### EXERCISE REQUIREMENTS
Retrieve every line of the data holding the word "linecap".

### SUPPLIED MATERIAL
--- START ---

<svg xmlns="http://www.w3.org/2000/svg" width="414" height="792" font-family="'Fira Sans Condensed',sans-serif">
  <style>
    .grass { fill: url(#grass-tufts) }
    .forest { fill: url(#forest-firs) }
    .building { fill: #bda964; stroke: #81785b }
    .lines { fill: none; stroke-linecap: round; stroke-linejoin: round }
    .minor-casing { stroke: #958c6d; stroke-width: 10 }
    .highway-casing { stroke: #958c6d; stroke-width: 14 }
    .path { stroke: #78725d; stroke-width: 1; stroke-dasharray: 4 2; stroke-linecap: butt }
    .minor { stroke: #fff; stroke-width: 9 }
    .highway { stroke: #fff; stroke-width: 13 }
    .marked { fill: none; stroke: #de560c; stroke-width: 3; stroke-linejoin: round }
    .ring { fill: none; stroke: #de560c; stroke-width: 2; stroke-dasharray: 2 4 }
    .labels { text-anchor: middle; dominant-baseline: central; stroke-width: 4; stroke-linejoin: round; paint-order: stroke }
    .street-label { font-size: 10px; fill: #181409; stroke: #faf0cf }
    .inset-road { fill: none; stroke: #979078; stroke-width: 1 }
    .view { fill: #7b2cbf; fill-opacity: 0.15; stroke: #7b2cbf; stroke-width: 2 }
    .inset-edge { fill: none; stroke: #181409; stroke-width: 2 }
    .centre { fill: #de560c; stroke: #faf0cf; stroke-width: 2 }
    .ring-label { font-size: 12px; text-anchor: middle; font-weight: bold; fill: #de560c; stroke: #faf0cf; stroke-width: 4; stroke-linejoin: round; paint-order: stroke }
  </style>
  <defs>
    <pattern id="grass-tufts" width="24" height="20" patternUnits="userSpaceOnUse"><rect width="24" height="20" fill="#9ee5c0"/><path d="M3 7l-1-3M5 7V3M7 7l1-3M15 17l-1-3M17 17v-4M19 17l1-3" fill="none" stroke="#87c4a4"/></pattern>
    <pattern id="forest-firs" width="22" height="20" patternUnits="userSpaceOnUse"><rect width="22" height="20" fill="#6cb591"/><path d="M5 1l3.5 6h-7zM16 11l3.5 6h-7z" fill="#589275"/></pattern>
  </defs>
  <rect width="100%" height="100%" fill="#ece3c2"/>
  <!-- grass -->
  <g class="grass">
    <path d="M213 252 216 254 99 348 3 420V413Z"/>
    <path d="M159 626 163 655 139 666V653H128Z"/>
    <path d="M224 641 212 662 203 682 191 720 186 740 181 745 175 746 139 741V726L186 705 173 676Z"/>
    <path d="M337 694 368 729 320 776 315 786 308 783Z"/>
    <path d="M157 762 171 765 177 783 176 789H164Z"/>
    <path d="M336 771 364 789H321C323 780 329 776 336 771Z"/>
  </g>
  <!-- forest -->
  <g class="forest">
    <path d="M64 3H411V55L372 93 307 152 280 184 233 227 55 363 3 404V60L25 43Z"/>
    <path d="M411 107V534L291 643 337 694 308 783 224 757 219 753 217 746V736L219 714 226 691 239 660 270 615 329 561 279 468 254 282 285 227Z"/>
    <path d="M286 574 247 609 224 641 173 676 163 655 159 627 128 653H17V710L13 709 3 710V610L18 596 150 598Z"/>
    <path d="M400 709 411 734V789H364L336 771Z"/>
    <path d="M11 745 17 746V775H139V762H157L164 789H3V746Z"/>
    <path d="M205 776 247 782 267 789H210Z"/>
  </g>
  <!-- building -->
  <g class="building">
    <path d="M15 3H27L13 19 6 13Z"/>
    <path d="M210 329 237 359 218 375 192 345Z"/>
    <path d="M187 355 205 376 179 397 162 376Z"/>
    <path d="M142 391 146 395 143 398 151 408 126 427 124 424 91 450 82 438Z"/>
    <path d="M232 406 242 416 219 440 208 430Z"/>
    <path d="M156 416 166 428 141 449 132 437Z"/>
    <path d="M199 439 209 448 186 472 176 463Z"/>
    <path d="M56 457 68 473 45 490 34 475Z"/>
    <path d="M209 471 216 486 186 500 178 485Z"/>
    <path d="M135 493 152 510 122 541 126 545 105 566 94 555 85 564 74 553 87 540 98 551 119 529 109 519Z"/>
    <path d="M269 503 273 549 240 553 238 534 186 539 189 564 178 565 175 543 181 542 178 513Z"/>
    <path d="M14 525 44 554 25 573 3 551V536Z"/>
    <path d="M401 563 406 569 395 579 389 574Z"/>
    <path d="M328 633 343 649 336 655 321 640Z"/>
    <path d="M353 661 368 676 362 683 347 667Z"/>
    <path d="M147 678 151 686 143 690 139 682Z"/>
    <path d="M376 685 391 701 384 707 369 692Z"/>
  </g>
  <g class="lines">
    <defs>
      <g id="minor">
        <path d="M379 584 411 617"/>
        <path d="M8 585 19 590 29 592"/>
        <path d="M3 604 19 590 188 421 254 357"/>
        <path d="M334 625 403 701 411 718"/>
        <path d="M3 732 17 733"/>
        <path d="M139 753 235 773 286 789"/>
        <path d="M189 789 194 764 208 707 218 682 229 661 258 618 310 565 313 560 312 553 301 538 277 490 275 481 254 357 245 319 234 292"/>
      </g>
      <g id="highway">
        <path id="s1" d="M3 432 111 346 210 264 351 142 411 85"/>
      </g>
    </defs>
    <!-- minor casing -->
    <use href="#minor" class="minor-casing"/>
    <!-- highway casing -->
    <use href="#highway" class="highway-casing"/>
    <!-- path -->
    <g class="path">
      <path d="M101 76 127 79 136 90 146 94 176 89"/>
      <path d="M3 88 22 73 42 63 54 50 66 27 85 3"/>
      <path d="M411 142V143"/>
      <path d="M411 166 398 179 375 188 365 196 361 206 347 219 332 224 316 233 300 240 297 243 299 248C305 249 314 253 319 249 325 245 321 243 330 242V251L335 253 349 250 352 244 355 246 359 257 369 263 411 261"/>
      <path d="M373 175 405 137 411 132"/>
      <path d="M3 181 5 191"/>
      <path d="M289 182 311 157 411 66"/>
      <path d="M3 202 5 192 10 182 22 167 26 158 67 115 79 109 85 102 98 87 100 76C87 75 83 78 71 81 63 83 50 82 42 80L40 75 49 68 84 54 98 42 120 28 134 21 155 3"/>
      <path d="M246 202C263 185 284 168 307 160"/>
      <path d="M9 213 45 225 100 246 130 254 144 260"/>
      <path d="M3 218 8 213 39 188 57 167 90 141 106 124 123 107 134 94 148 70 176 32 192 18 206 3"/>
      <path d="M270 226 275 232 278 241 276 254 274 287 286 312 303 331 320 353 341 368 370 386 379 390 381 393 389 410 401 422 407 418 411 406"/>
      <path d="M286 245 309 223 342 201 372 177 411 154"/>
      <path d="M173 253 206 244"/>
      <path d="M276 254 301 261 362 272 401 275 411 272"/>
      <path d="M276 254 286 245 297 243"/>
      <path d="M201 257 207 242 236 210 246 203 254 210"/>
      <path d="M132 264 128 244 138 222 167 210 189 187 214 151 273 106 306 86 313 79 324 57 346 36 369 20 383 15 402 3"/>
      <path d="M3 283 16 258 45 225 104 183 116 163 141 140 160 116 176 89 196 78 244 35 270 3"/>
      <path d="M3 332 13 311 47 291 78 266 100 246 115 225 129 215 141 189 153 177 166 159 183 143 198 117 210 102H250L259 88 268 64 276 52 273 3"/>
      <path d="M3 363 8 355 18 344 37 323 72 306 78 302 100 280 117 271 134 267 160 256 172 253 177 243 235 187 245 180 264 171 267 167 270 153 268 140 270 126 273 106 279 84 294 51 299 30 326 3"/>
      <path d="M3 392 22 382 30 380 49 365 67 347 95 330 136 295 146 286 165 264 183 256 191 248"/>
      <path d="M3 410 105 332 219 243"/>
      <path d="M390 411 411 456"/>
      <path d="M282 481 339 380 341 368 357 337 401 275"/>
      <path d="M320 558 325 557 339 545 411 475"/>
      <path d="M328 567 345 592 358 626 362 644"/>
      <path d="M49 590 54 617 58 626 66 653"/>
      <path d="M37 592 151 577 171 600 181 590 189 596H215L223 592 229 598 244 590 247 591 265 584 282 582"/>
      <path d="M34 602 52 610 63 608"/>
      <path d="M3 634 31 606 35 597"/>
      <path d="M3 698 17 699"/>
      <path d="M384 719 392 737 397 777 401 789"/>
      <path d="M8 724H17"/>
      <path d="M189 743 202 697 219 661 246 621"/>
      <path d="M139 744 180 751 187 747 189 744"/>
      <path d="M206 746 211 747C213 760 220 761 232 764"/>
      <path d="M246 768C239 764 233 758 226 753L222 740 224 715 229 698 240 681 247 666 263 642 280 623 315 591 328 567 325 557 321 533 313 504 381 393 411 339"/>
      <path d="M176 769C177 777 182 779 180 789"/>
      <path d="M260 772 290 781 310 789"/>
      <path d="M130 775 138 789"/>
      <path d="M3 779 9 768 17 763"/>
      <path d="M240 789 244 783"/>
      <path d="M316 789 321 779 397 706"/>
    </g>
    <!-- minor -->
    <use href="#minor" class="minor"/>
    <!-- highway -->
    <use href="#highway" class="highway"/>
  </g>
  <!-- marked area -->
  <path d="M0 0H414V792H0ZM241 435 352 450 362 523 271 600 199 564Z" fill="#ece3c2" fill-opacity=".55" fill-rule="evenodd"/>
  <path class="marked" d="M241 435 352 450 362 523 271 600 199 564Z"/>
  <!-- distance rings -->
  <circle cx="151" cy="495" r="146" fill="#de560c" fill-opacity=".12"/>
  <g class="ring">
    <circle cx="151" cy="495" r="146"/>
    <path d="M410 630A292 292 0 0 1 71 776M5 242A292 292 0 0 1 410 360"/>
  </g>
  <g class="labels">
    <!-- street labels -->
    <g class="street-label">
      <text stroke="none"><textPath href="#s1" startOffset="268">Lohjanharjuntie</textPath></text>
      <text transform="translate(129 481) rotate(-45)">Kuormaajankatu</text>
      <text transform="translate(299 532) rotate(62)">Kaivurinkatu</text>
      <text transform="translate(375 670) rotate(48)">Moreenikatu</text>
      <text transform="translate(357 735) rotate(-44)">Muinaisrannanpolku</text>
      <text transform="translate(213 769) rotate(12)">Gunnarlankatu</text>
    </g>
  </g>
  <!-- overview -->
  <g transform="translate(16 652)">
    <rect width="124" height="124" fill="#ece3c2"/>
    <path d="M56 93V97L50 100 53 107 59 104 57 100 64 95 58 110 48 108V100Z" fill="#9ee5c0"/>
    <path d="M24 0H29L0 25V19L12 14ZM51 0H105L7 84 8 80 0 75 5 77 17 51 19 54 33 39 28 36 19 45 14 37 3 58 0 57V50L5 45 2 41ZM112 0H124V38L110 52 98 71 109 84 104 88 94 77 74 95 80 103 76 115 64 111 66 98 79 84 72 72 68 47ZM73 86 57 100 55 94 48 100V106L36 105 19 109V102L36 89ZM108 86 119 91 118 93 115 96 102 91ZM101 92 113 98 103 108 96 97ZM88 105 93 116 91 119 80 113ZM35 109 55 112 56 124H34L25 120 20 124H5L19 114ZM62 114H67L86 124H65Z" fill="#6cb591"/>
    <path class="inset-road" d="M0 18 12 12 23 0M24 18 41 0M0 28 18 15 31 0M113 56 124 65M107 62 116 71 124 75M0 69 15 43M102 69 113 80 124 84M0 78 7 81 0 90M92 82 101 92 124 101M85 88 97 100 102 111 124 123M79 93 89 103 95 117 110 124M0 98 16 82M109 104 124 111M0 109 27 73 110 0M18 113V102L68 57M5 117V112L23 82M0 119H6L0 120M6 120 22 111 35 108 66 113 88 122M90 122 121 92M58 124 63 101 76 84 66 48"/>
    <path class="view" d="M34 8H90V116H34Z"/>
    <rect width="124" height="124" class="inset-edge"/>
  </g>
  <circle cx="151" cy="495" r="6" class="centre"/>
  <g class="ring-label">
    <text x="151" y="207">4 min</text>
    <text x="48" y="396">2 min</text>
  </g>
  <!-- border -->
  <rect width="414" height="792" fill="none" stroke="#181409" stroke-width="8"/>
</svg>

--- END ---

### SOLUTION TO THIS EXERCISE
    .lines { fill: none; stroke-linecap: round; stroke-linejoin: round }
    .path { stroke: #78725d; stroke-width: 1; stroke-dasharray: 4 2; stroke-linecap: butt }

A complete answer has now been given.